I was awakened from my nap by the sound of loud voices and of a violent struggle in the room below. For a moment I lay bewildered; then I heard heavy footsteps coming up the stairs at a run. I started up, still half asleep, as the door burst open and three men rushed into the room, pistols in their hands. One of them, I felt pretty sure, was Baxter.
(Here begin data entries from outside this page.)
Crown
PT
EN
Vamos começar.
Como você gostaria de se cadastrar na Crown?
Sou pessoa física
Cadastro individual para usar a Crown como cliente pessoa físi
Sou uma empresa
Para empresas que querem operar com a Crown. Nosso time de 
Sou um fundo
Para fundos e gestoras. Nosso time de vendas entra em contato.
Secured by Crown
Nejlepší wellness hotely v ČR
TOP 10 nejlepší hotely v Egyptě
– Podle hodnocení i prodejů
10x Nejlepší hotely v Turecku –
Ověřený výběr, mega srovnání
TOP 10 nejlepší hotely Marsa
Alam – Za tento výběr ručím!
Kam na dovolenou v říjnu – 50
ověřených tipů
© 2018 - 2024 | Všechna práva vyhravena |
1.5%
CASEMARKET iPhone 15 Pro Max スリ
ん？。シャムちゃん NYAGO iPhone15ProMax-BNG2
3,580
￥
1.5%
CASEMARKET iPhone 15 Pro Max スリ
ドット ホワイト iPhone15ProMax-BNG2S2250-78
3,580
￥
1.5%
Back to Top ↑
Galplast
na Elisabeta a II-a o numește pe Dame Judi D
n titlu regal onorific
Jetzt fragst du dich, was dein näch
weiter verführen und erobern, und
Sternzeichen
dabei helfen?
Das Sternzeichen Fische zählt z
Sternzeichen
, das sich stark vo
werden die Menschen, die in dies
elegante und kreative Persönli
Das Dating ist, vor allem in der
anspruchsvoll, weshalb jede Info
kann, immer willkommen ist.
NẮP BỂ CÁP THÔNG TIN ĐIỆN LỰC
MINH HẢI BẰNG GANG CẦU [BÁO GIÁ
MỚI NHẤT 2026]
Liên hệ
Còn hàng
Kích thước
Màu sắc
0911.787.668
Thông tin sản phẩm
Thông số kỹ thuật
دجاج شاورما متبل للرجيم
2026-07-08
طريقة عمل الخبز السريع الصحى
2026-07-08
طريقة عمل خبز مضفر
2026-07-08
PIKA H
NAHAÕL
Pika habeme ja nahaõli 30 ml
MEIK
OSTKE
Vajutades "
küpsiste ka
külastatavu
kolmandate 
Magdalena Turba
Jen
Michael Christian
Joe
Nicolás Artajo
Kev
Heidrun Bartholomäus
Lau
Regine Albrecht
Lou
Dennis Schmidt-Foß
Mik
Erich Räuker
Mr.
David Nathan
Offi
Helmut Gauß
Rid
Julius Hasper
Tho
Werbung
“Surrender, in the King’s name!” he ordered.

One of his companions seized my useless arm and gave it such a wrench that, heedless of the pistols, I swung about and gave him a heavy blow on the jaw. He went down with a crash; the pistol flew out of his hand and was discharged as it struck the floor. At the same instant I received such a blow on the head, from behind, that I was knocked senseless; when I came round I was lying on my bed, bound hand and foot. The sunlight of midafternoon streamed into the small window. Baxter was sitting on Tom’s bed, a pistol in his hand, his bag of guineas beside him, and two of his men stood in the doorway.

“Headache, Tallant?” he asked. “They’ll cure that for you in Newgate.”